### DATASET RECORDS
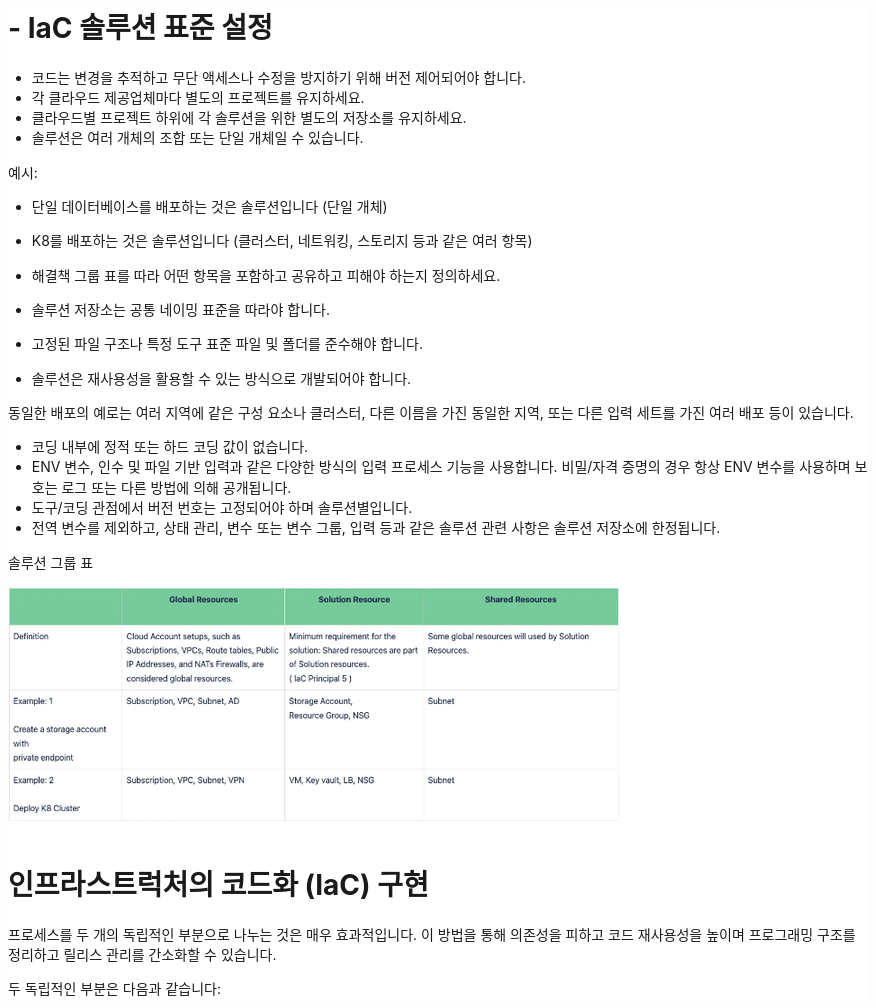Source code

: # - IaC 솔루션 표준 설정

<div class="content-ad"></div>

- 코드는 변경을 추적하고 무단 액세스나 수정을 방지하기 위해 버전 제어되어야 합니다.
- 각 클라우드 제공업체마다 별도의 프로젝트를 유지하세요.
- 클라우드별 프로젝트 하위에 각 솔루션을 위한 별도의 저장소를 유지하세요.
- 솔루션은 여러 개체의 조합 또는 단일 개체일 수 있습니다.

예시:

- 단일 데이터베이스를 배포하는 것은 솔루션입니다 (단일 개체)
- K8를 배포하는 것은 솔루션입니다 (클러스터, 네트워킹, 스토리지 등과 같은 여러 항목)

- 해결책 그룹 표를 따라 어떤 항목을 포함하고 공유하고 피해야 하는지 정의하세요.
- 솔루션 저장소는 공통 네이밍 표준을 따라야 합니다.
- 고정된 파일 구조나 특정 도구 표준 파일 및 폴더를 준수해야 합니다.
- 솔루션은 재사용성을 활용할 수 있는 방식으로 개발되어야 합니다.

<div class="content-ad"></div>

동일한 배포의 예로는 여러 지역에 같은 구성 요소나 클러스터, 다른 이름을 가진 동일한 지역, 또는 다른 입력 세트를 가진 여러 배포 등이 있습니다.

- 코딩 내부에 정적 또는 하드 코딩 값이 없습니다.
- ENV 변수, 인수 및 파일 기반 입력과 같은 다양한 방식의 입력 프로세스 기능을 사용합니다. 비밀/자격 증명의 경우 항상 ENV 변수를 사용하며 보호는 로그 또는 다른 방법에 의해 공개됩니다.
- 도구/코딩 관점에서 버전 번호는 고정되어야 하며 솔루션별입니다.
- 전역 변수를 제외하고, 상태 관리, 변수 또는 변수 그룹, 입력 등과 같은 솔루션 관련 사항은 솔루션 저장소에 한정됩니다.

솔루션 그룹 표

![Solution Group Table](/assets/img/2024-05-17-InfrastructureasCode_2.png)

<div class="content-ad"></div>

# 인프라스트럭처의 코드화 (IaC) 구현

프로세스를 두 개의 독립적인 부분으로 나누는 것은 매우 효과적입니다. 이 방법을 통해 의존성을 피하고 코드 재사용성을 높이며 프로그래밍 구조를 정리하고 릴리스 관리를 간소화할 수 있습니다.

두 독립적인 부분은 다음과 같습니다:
######
[ASSIGNED TASK]
Set down, word for word and with no other lines, the listing from the line marked by "- 솔루션은 여러 개체의 조합 또는 단일 개체일 수 있습니다." through its final line.

[WRITTEN ANSWER]
- 솔루션은 여러 개체의 조합 또는 단일 개체일 수 있습니다.

예시:

- 단일 데이터베이스를 배포하는 것은 솔루션입니다 (단일 개체)
- K8를 배포하는 것은 솔루션입니다 (클러스터, 네트워킹, 스토리지 등과 같은 여러 항목)

- 해결책 그룹 표를 따라 어떤 항목을 포함하고 공유하고 피해야 하는지 정의하세요.
- 솔루션 저장소는 공통 네이밍 표준을 따라야 합니다.
- 고정된 파일 구조나 특정 도구 표준 파일 및 폴더를 준수해야 합니다.
- 솔루션은 재사용성을 활용할 수 있는 방식으로 개발되어야 합니다.

<div class="content-ad"></div>

동일한 배포의 예로는 여러 지역에 같은 구성 요소나 클러스터, 다른 이름을 가진 동일한 지역, 또는 다른 입력 세트를 가진 여러 배포 등이 있습니다.

- 코딩 내부에 정적 또는 하드 코딩 값이 없습니다.
- ENV 변수, 인수 및 파일 기반 입력과 같은 다양한 방식의 입력 프로세스 기능을 사용합니다. 비밀/자격 증명의 경우 항상 ENV 변수를 사용하며 보호는 로그 또는 다른 방법에 의해 공개됩니다.
- 도구/코딩 관점에서 버전 번호는 고정되어야 하며 솔루션별입니다.
- 전역 변수를 제외하고, 상태 관리, 변수 또는 변수 그룹, 입력 등과 같은 솔루션 관련 사항은 솔루션 저장소에 한정됩니다.

솔루션 그룹 표

![Solution Group Table](/assets/img/2024-05-17-InfrastructureasCode_2.png)

<div class="content-ad"></div>

# 인프라스트럭처의 코드화 (IaC) 구현

프로세스를 두 개의 독립적인 부분으로 나누는 것은 매우 효과적입니다. 이 방법을 통해 의존성을 피하고 코드 재사용성을 높이며 프로그래밍 구조를 정리하고 릴리스 관리를 간소화할 수 있습니다.

두 독립적인 부분은 다음과 같습니다:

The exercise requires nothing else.